Liz had looked irritated by the question, as though Nat were insinuating something. She squinted at her, an expression that deepened the dark circles that had grown under her eyes -- a whole family of raccoons, none of them sleeping well of late, it seemed. 

"Just watch Liam. I'll be home later." 

Liz shifted away from her then, busying herself with getting dressed and ready for this event that Nat did not understand the urgency of attending and to which she was clearly uninvited. She stood in the hall and stared, feeling awkward and displaced, and a weird mixture of emotions started to bubble up in her chest -- exasperation and confusion and jealousy and fear. 

She thought of the dog, and how she had been certain she'd left it in the desert. 

She thought of that cold look in Liz's eyes that night when the dreams had started. 

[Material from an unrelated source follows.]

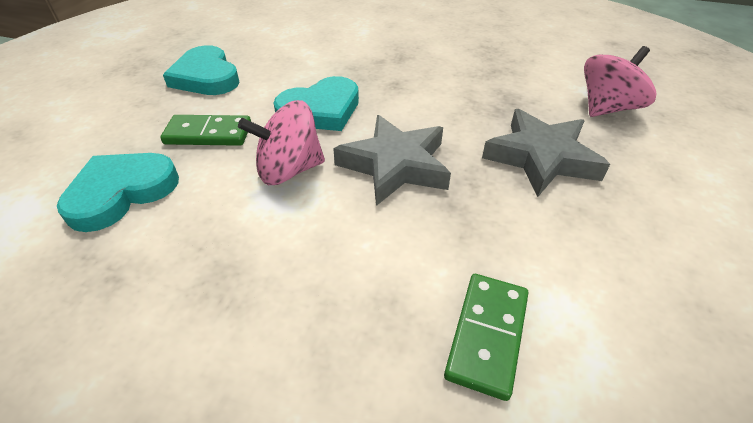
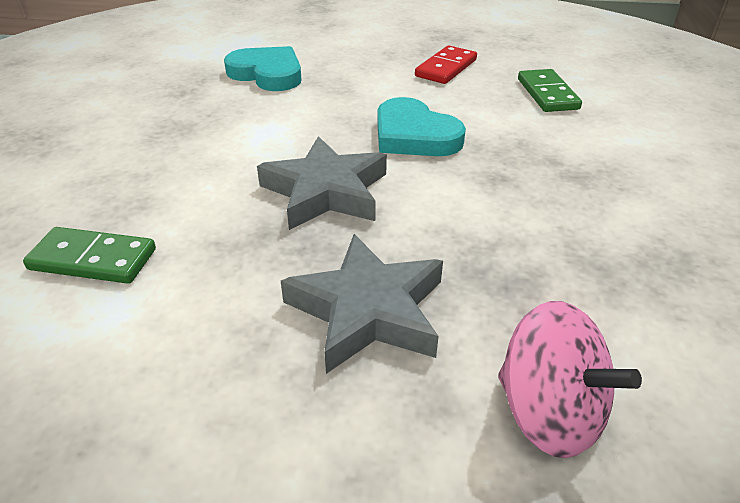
camera: 80 degrees right, 5 degrees down
(206, 77) = (446, 68): turquoise heart -> red domino
(208, 134) = (351, 88): green domino -> green domino (547, 94)
(289, 170) = (306, 134): pink spinning top -> none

She wanted to talk to her about all of this. She wanted to close the distance between them and just spill out everything, all of the worries and fears at the back of her mind that she had not been able to voice: the growing distance between them, the story of the Riveras and the bloody memories tied to the belongings that were now in their home, the nightmares. What had happened in the desert with the dog, and how incomprehensible Matt Cook's death had been, how she couldn't even wrap her head around it, how on some level she couldn't imagine attending the funeral because she couldn't even really believe he had died. 

How she felt guilty, somehow, for this thing that could not possibly have been her fault, for this thing that 

(burn it all) 

she'd had nothing to do with. 

But she couldn't find the words to say any of it. They caught in her throat, and Liz finished getting ready and left the house without a backwards glance or a goodbye, and Nat continued to stand in the hallway staring after the empty place her wife had occupied long after the house went silent in her absence. 



Liam's voice caught her as if calling from some far-away place, dragging her back bodily into the present. She looked up, feeling temporarily disoriented. She was folded into a chair in the living room -- she had taken to avoiding the sitting room with its clocks and forever-staring hound -- with a book open in her lap, but she couldn't really remember a word of what she had been reading. 

The golden light at the window suggested it was mid-morning. Liz couldn't have been gone more than an hour yet. The day was young, and Nat would be here alone with Liam for a good while longer. She turned to look for him, prepping her game face. 

"What's up, kiddo?"

"Can you make me a sandwich?"

He was still in his pajamas. A milk stain darkened the front of his shirt, white flakes of dried milk caught in the fibers of the flannel. 

"Sure. I'll make you a deal."

His eyes widened, slightly, as if taken off-guard by the offer of negotiations.